Le sentiment d’évolution permanente. Chaque semaine, j’apprends quelque chose de nouveau sur mon domaine, sur le management, sur la psychologie, sur les technologies. Ce développement intellectuel et personnel constant, ce n’est pas tous les postes salariés qui le permettent.
L’impact à son échelle. Je ne suis pas une multinationale qui touche des millions de personnes. Mais la centaine de personnes que j’accompagne chaque année, je le fais bien, à ma façon, avec mes valeurs.
Ensuite, la possibilité de bien se rémunérer, quand l’entreprise fonctionne bien et qu’on est bien accompagnée sur l’optimisation fiscale, ce que je ne suis pas encore suffisamment, est un avantage réel.
Enfin, choisir avec qui on travaille. Je ne travaille pas avec des personnes dont les valeurs sont opposées aux miennes, ou qui n’en ont pas. Ce n’est pas un luxe anodin.
Il n’y a pas un statut meilleur que l’autre. Les deux ont des inconvénients sérieux. Les deux ont des avantages qui valent vraiment quelque chose.
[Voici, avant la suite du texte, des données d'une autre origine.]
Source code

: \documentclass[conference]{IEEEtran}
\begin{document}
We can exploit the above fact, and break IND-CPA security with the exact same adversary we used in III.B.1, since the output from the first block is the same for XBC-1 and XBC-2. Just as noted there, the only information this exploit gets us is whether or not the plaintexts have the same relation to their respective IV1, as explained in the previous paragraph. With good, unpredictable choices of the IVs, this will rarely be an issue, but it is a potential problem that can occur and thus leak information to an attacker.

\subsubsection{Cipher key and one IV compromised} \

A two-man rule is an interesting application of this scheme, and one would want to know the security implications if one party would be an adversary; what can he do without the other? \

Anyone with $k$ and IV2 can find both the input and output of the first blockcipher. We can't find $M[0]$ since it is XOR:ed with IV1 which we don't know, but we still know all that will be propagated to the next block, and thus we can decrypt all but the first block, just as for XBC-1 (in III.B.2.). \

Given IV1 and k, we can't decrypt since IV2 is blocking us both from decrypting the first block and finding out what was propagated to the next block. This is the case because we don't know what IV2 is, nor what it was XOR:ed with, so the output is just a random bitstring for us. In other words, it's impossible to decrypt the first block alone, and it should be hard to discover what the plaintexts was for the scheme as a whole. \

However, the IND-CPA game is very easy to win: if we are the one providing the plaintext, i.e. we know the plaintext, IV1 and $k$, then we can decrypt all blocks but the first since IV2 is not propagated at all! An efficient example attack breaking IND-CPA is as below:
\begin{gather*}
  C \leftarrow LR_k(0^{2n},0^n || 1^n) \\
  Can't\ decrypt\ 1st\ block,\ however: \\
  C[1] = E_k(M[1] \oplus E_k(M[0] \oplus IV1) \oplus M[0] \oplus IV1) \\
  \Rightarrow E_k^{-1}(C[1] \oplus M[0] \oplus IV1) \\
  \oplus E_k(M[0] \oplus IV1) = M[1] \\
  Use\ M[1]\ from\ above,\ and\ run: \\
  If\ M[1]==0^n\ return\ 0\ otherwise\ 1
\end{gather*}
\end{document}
La vraie question à te poser, si tu es en train de douter ou de choisir, c’est celle-ci : quels avantages désires-tu au point d’accepter les inconvénients qui vont avec ? Parce qu’aucun statut n’est parfait, et tu dois simplement être en accord avec les contraintes que tu choisis, parce que ce que tu y gagnes en vaut la peine pour toi.
C’est aussi pour ça que dans le Campus Customer Care, même si je forme des CCM freelances, j’encourage certaines d’entre elles à postuler à des postes salariés en télétravail complet. Si ce que tu cherchais avant tout, c’était travailler d’où tu veux, ce type de poste peut tout à fait te le donner. L’important, c’est de savoir ce qui est non négociable pour toi et ce que tu refuses d’assumer comme contrainte.
Prends le temps de répondre honnêtement à cette question. C’est elle qui devrait guider ta décision.